Warto również wspomnieć, że aktualna operacja armii i sojuszniczych milicji bardzo przypomina poprzednią próbę odblokowania miast Nubl i Zahra. Operacja "Rainbow" która była kontynuacją udanej operacji "Gwiazda Kanopus"(odblokowanie oblężonego Centralnego Więzienia Aleppo) toczyła się mniej więcej w tym samym okresie dokładnie rok temu. Wojska rządowe i szyickie milicje startował z podobnych pozycji, atakowały te same miejscowości co aktualnie i również pewne pododdziały przedostały się do enklaw. Ogólna sytuacja w Syrii była wtedy jednak inna, rebelianci i dzihadyści mogli ściągnąć posiłki i rozbić atakujące siły antyrządowe, które nie miały takiego wsparcia lotniczego jak dziś. Ostatecznie korytarz do enklaw został przerwany a operacja zakończyła się niepowodzeniem.

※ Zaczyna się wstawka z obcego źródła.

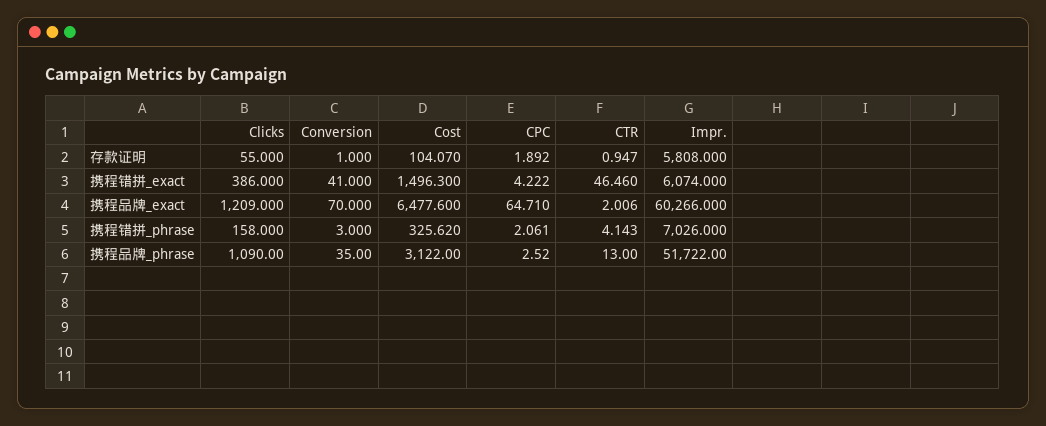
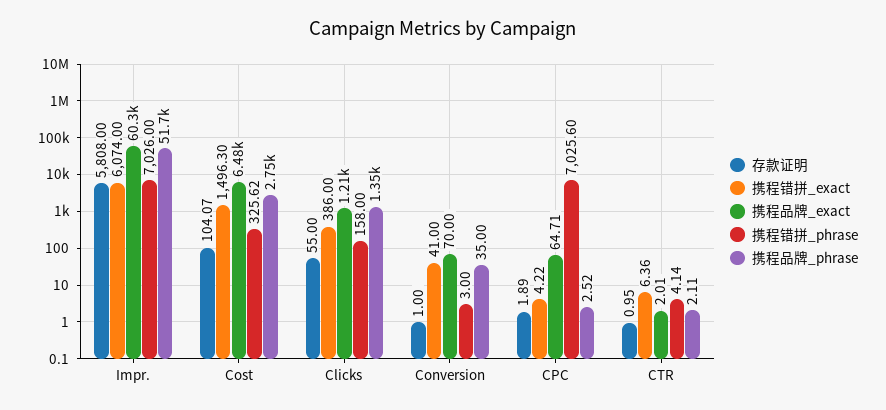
携程错拼_exact, CTR: 46.46 -> 6.36
携程错拼_phrase, CPC: 2.061 -> 7025.6
携程品牌_phrase, Clicks: 1090 -> 1350
携程品牌_phrase, Cost: 3122 -> 2750
携程品牌_phrase, CTR: 13 -> 2.11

Dziś siły antyrządowe tracą teren w prawie całym kraju, są pod silną presją na większości frontów, a próby przejęcia inicjatywy, jak np. ostatnio pod Hamą, były całkowicie nieudane. Wszystko wskazuje na to, że prawdopodobny brak strategicznych odwodów i silne wsparcie lotnicze storpedują lub zatrzymają wszelkie próby kontrataków bojowników antyrządowych i zapewnią wojskom rządowym całkowite zwycięstwo na froncie północnym.
Bitwa się jednak jeszcze nie skończyła, a na ostateczne rezultaty ofensywy przyjdzie nam jeszcze trochę poczekać.